> Metin Bölümü
------------------------------------------------
Sevgili Balthazar, çok güzel bir görüş açısı yakalamışsın gene, tebrik ederim. Sabit fikirli ve dünyaya at gözlüğüyle bakan (admin gibi) sporseverler senin sahip olduğun sağduyuya ve vizyona ulaşabilirse, çok daha kolay iletişim kurabiliriz diye düşünüyorum. Senin Demirören döneminde yapılan cimbom yalakalıklarını asla tasvip etmediğini ve asla o görüşte olmadığını, Süleyman Seba döneminden kalma gerçek Beşiktaşlı duruşuna sahip olduğunu çok iyi biliyorum. Trabzon camiasından henüz bunu idrak edebilmiş kimseye rastlamadım ama eninde sonunda gerçekleri görüp, kendi büyük kimliklerini hatırlayıp ve en önemlisi yaptıklarından utanıp tekrar klüplerini eski günlere taşımak isteyeceklerini düşünüyorum.

Tolga Şener dedi ki...

Yaptığım hareketi yakışıksız olarak algılamıyorum, gençliğin üzerimizde yaratmış olduğu fevrilikle ortaya çıkan hakedilmiş bir tepki!
------------------------------------------------
> Kayıtlardan Bölümler
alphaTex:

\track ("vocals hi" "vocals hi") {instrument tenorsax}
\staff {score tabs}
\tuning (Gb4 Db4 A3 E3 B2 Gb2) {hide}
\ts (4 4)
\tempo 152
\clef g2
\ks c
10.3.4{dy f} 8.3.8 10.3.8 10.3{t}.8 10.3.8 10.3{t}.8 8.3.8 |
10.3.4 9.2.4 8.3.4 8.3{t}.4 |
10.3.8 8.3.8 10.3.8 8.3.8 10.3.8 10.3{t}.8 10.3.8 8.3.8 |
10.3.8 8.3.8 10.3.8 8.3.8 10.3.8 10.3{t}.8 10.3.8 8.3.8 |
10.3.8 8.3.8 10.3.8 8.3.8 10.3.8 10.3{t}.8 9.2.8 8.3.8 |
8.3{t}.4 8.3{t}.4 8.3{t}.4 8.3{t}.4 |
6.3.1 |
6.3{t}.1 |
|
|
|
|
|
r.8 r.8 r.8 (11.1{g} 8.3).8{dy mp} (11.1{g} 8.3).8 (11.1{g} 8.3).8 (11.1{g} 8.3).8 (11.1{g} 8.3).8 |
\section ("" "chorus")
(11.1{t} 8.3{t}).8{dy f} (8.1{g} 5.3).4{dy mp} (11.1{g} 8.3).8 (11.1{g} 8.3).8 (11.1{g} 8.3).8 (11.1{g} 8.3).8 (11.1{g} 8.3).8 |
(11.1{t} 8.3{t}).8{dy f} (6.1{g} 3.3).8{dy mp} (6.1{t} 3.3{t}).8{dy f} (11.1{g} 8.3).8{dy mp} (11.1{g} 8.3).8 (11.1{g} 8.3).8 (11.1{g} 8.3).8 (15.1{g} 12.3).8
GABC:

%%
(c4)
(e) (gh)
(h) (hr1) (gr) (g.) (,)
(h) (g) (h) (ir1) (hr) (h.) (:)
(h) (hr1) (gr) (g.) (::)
------------------------------------------------
> Verilen Görev
Metin bölümünde "Sevgili Balthazar" diye başlayan paragrafı, ana bilgilerini koruyarak daha kısa bir şekilde yeniden yaz.

> Eksiksiz Yanıt
Yazar, yine güzel bir bakış açısı yakaladığı için Balthazar'ı tebrik ediyor. Admin gibi sabit fikirli ve dünyaya at gözlüğüyle bakan sporseverler onun sağduyusuna ve vizyonuna ulaşırsa, iletişimin çok daha kolay olacağını düşünüyor. Balthazar'ın Demirören dönemindeki cimbom yalakalıklarını hiç onaylamadığını ve Süleyman Seba döneminden kalma gerçek Beşiktaşlı duruşuna sahip olduğunu iyi biliyor. Trabzon camiasında bunu anlamış birine henüz rastlamamış. Yine de onların sonunda gerçekleri göreceğini, büyük kimliklerini hatırlayacağını ve yaptıklarından utanacağını düşünüyor. Ayrıca kulüplerini yeniden eski günlerine taşımak isteyeceklerine inanıyor.